From drag strips to stoplights, Dodge is all about forward speed.
At the beginning of this month, Dodge hosted an all-out SRT assault with its three-pronged horsemen – the Challenger, Charger, and Durango. With a total of 2,314 horsepower coming out of these muscles, there's only one way to describe them: fast.
But there's one criticism that the company couldn't, err, dodge – that Dodge cars are only fast on straight-line races. Apparently, this is a conscious effort from the brand, at least according to Tim Kuniskis, head of FCA Passenger Cars.
Gallery: 2020 Dodge Challenger SRT Super Stock
In an interview with Muscle Cars & Trucks, Kuniskis confirmed that Dodge vehicle variants are largely based on power, rather than what the cars can offer in terms of cabin appointments. He went on to say that focusing on just straight-line speed is what Dodge's customers want.

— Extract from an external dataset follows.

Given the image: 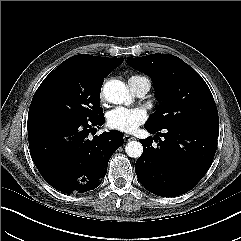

"What our customers want and the reason we went into the (drag racing) space is because seven times the amount of customers ‘identify’ with drag racing, compared to road course racing ... It doesn’t mean they’ve ever been to a drag strip in their life. And it’s not because they’ve even been in a fast car. It’s because they’ve all been at a stop light, and all tried to race their buddy next to them," Kuniskis said in the interview.
Kuniskis also explained why Dodge cars look relatively the same regardless of their price tags. Inclusivity is the key, and he wants people to be part of the Dodge family whether you bought a 30-grand Challenger or a 90-grand Redeye.
"I want you to mistake a $30,000 Challenger for a $90,000 Redeye… you don’t only have a Hemi 5.7, you have a Challenger. You are part of this team," Kuniskis added in his Muscle Cars & Trucks interview.
Yes, it's pretty deliberate, but that isn't entirely a bad thing. Depends on your level of thinking, really.